This is the third post in a series on how to best take advantage of FeedJournal Reader. Today, I describe how you can select any text to be published in the next issue of your personalized newspaper.
If you are like me, you are probably receiving links to interesting online articles from a multitude of sources: e-mail, newsletters, ads, feeds, etc. I find that more and more relevant and interesting information is becoming available online, but I usually don't have opportunity to read it at the time of discovery. I would like to file it away and read it later.
The simplest strategy would be to bookmark the web page and browse my bookmarks once I have some time available. I could use my web browser's bookmark feature, an online boomarking service like Furl or del.icio.us, or use Instapaper. Provided I am online, these solutions allow me to access the relevant articles, but they don't allow me to read the article uninterrupted.
As I often touch upon in my blog, there is a fundamental problem with reading long texts on a computer. I suggest printing the articles on paper so you can concentrate fully on the reading task at hand and thereby use your reading time more effectively. A more bulky, but interesting, alternative to paper is of course the e-reader devices, which are doing an excellent job of emulating the experience of reading printed material.
If you decide to go the route of printing your reading list, you might find FeedJournal Reader a very attractive solution. It's a service, which allows you to subscribe to news feeds and periodically publish them in a personalized paper.

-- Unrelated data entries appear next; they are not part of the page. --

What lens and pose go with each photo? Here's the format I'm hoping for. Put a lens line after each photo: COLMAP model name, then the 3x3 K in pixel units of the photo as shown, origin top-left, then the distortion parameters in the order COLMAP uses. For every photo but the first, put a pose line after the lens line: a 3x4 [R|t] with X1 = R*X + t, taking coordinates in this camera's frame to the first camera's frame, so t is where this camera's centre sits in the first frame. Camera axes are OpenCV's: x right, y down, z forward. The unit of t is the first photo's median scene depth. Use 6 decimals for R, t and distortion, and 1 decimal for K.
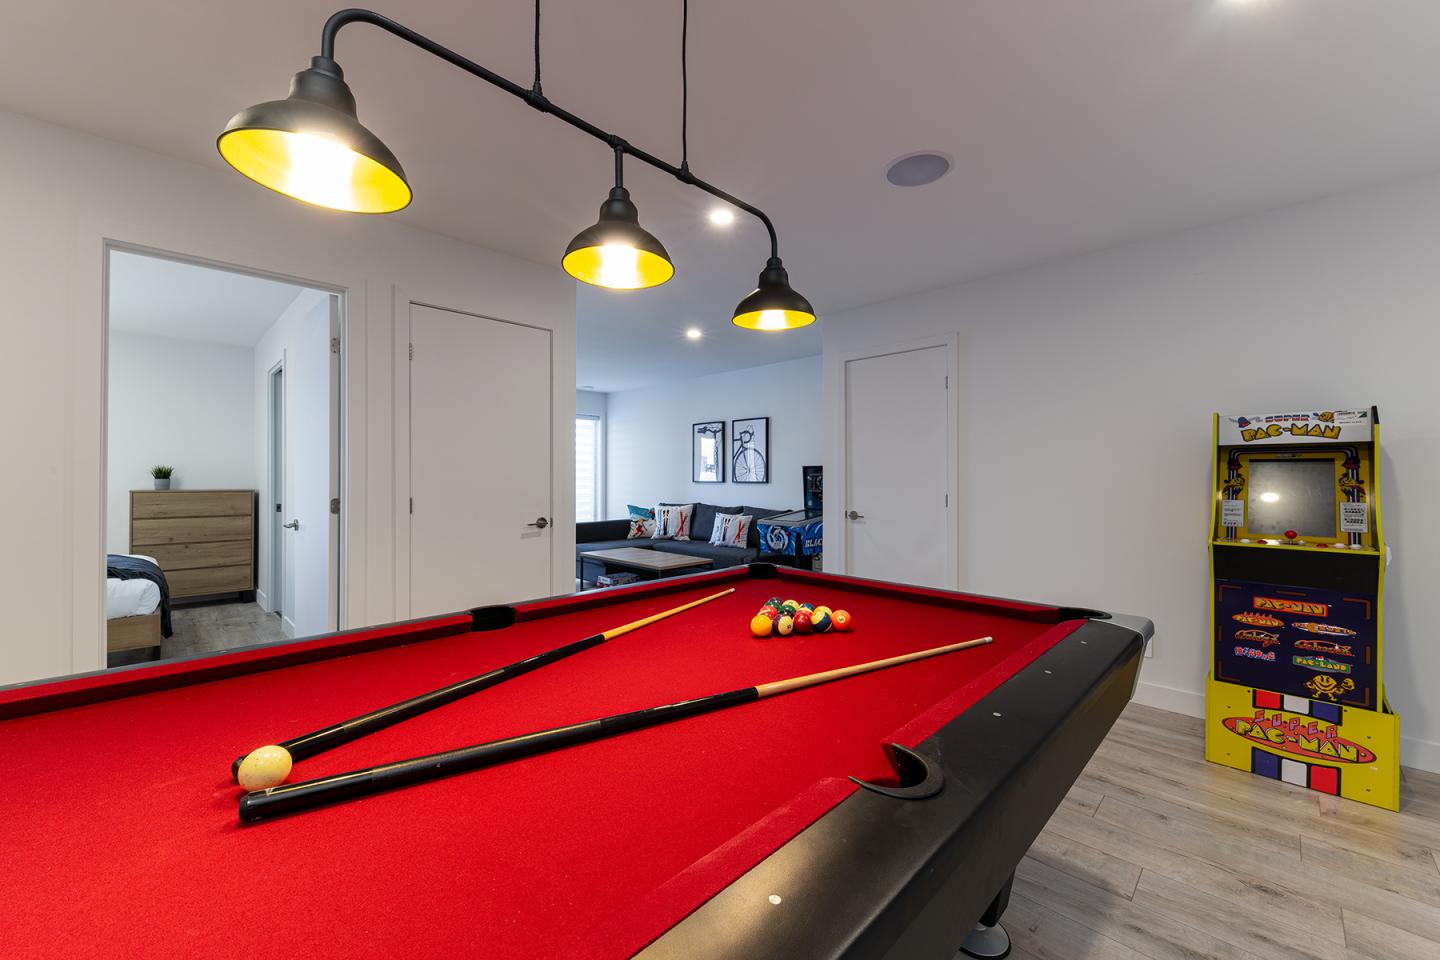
lens RADIAL K [[539.6, 0, 717.5], [0, 539.6, 475.4], [0, 0, 1]] dist [0.001047, -0.000062]
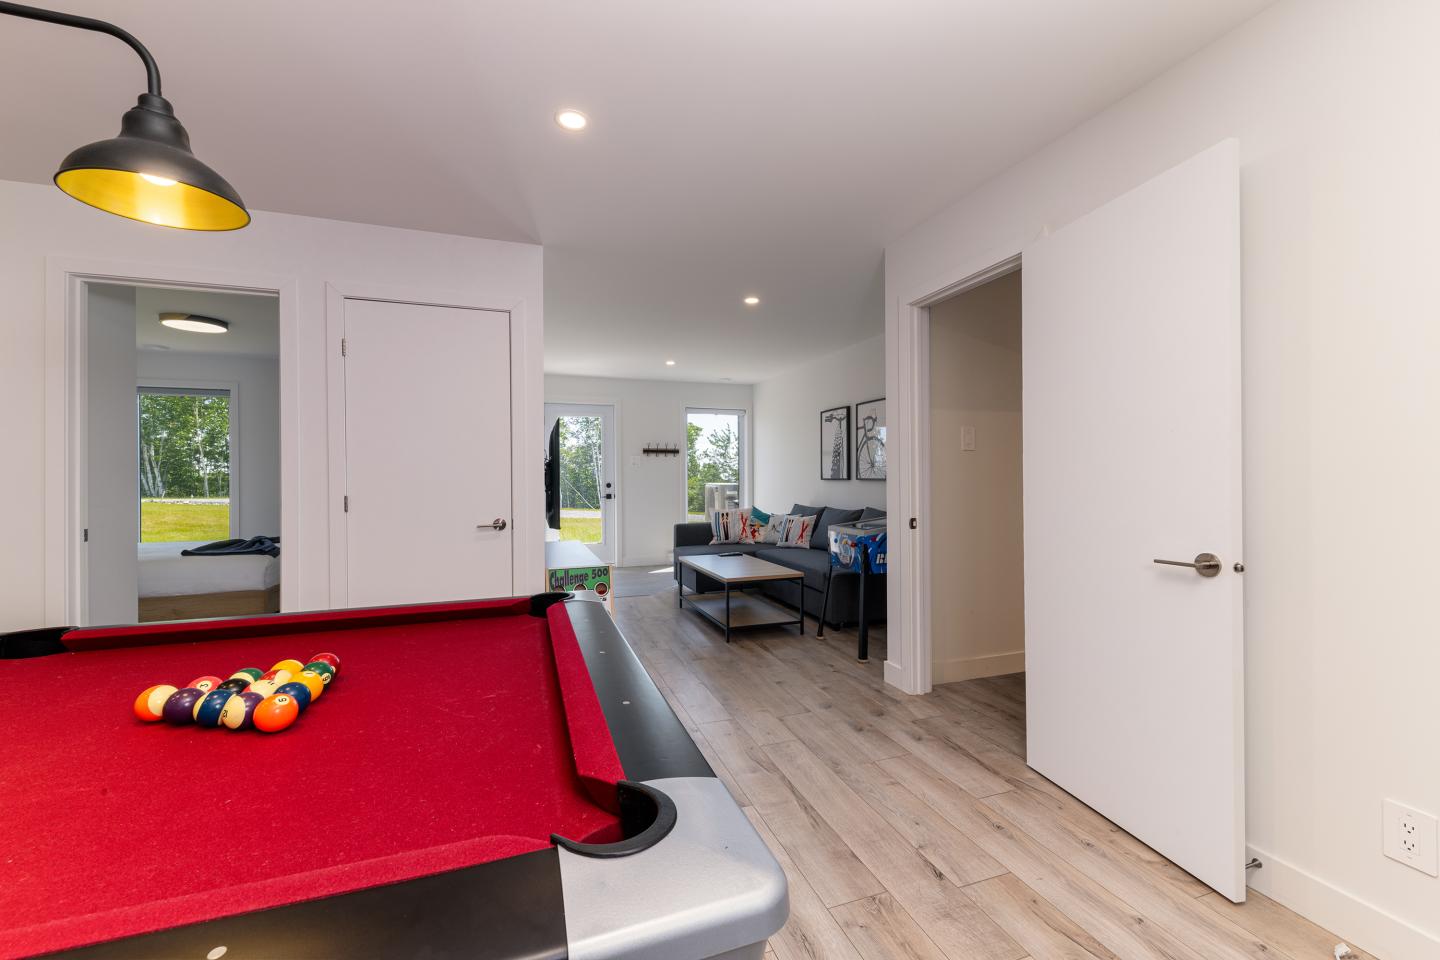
lens RADIAL K [[572.8, 0, 720.9], [0, 572.8, 472.0], [0, 0, 1]] dist [0.010425, 0.001454]
pose [[0.926643, -0.014425, -0.375666, 0.168184], [0.013218, 0.999896, -0.005792, 0.004063], [0.375710, 0.000402, 0.926737, 0.108655]]
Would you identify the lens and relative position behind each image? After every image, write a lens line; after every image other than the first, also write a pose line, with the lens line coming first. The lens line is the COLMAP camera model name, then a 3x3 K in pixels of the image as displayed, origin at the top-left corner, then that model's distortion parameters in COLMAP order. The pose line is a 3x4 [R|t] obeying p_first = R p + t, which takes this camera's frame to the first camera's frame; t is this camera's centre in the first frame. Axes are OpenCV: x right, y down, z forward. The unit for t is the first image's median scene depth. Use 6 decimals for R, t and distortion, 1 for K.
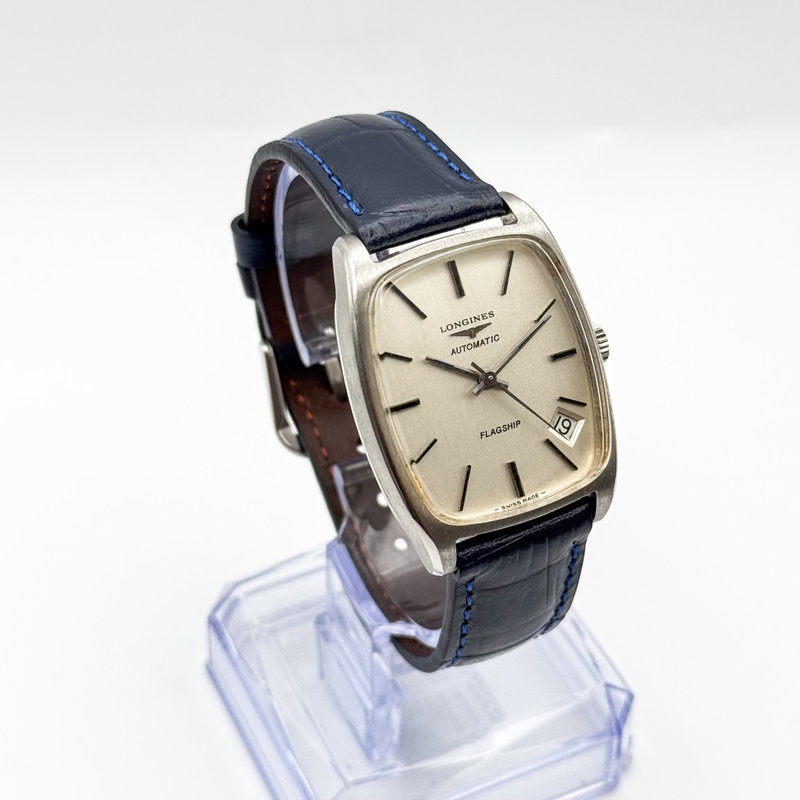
lens RADIAL K [[1849.8, 0, 400.0], [0, 1849.8, 400.0], [0, 0, 1]] dist [-0.014391, -0.038339]
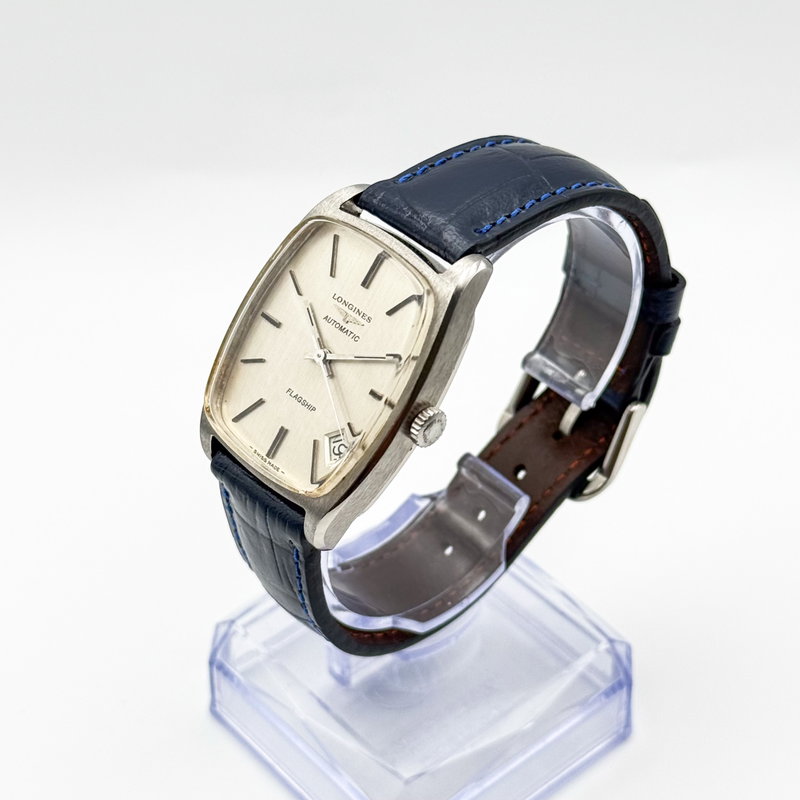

To make your paper even more valuable, you can mark any text not in your subscription list to be published in the upcoming issue. Below is my preferred recipe:
Ingredients (all free): One Google Notebook account with the browser extension (optional) and one FeedJournal Reader account.
Scenario: You have browsed to an interesting article but have no time to read it right now.
Instructions: Select the text with the mouse, right-click on the selection and choose "Note this (Google Notebook)". The text have now been saved to your Google Notebook account. Make sure it is added to a section marked as shared, as it enables RSS feeds from the notebook. Grab the feed URL from the public page of your Google Notebook and subscribe to it in FeedJournal Reader. Once you subscribed to that section's RSS feed, any additional entries you add to Google Notebook will be automatically published in FeedJournal Reader.
Another solution I have been successful with is Evernote 2.0 which replaces Google Notebook's functionality in the scenario above. Evernote is still in invitation-only beta mode, but looks very promising since it offers client applications for both web, Windows, Mac and mobile platforms. I have invites to share for accessing Evernote beta, so just let me know if you would like one.
UPDATE (Apr 24, 2008): As Ken Lawrence correctly pointed out to me, the Evernote solution does not work for FeedJournal, because it cuts off the notes if they are too long. This correction only invalidates the last paragraph of my blog post. Using the suggested Google Notebook service works as advertised. Thanks, Ken!